Running from the Elections
As the international spotlight focuses on the country's botched polls and the release of pro-democracy leader Aung San Suu Kyi, one aspect of the Myanmar political problem should not be neglected.
“The release of political prisoners remains the most important thing for those who truly wish to bring about political change in Burma.” Aung San Suu Kyi.
Amnesty International estimates that there are some 2,200 political prisoners in Myanmar. They were jailed for opposing the military government that clung on to power after putting Aung San Suu Ki under house arrest when she won the elections in 1990.
The tragedy of the situation in Myanmar is that it is not simply those who dare to challenge the ruling junta that are victimised.
While the votes of the elections were still being counted, violent fighting in an eastern border town between government soldiers and ethnic rebels sent 20,000 fleeing for safety to neighbouring Thailand.
This was the largest influx of Myanmese refugees in five years to neighbouring Thailand.
The story of these Myanmese refugees began after the country obtained its independence from Britain in 1948. A civil war soon broke out between the majority Burmans and the ethnic minorities.
Of these minorities, the most significant are the Karens, who form more than 60 percent of the Myanmese refugees in Thailand.
To date, 206,000 Myanmese have been officially recognised as refugees, but the United Nations Refugee Agency estimates that there are closer to 400,000.
Those numbers look set to increase as the Myanmar military continues to torch Karen villages.
Japan recently became the first Asian country to accept resettled Myanmese refugees. It will take in 90 individuals over three years.
Since 2005, nearly 61,000 have been resettled from the refugee camps in Thailand, with most of them bound for the United States, Canada and Australia.
This is the largest refugee resettlement effort in the world.
This is the largest refugee resettlement effort in the world. While it gives a new lease of life to the refugees, the crux of the problem remains unresolved, as Myanmar's military regime continues to operate with the financial and political backing of its superpower ally, China.
It may be a tad unrealistic to expect China to criticise Myanmar, a country with human rights and political persecution records similar to its own. But what about the military regime's democratic neighbours?
As US President Barack Obama put it on his state visit to India earlier this month: “When peaceful democratic movements are suppressed, as they have been in Burma (Myanmar), then the democracies of the world cannot remain silent.”
Yet the world's largest democracy India may be doing just that. While it used to back Aung San Suu Kyi's call for democracy, New Delhi is now following in the footsteps of its East Asian rival, both to pursue its own energy interests and to counter China's balance there.

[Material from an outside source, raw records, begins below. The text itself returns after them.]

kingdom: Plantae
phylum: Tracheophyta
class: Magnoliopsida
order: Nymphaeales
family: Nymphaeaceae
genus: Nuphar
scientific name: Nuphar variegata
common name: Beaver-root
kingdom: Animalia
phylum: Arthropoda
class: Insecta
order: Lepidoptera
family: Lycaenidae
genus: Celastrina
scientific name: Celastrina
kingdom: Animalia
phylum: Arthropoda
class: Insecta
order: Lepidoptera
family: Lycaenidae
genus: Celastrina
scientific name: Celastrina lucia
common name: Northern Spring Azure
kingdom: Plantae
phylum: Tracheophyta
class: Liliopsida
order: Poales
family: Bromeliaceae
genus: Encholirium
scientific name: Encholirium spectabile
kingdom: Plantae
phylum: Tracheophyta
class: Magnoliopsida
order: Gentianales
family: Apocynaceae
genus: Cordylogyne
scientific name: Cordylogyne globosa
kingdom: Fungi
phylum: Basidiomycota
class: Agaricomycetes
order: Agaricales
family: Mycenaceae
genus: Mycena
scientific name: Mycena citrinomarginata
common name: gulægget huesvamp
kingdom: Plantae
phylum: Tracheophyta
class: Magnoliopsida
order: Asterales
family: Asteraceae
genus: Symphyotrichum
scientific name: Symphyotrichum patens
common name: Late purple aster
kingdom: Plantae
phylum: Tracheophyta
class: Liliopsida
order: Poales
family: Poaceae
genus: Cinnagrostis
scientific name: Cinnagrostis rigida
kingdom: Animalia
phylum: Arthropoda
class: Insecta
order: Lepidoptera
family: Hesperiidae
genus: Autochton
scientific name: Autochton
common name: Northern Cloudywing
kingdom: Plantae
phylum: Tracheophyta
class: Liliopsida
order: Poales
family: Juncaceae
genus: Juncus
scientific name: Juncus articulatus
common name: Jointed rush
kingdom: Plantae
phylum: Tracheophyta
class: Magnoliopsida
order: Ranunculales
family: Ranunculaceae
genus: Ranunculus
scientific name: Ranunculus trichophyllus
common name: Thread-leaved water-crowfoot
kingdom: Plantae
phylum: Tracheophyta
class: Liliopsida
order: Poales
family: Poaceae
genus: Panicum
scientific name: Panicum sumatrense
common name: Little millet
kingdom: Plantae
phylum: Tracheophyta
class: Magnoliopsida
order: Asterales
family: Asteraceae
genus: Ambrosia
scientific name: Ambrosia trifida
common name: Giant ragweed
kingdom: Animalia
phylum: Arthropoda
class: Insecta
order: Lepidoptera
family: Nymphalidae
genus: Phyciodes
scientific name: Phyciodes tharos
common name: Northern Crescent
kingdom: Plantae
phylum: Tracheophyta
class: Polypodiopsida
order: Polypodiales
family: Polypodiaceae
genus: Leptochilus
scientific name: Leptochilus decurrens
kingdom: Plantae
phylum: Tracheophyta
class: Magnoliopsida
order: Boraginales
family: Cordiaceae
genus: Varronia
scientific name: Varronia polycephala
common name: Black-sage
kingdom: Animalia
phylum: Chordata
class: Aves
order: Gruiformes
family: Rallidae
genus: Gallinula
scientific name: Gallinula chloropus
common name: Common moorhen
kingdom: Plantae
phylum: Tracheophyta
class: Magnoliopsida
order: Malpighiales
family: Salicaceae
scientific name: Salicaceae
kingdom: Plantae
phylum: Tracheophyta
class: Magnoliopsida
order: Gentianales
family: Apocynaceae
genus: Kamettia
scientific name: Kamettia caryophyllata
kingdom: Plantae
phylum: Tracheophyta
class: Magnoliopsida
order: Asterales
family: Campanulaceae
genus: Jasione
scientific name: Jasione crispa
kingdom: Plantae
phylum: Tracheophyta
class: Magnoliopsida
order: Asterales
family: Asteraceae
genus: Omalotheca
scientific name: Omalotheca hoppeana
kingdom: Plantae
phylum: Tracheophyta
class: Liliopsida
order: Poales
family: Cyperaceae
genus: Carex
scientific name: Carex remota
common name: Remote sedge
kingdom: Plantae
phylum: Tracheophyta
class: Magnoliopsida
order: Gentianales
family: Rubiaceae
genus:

Myanmar’s neighbours are acting in favour of “engaging” the military regime, as opposed to the West's boycott of it. They believe this to be a more effective way of influencing the military government. Perhaps it is. But there are close to half a million Myanmese made refugees by their tyrannical regime. Another half a million are internally displaced and 2 million more living as illegal migrants elsewhere.
They have yet to see any change for the better.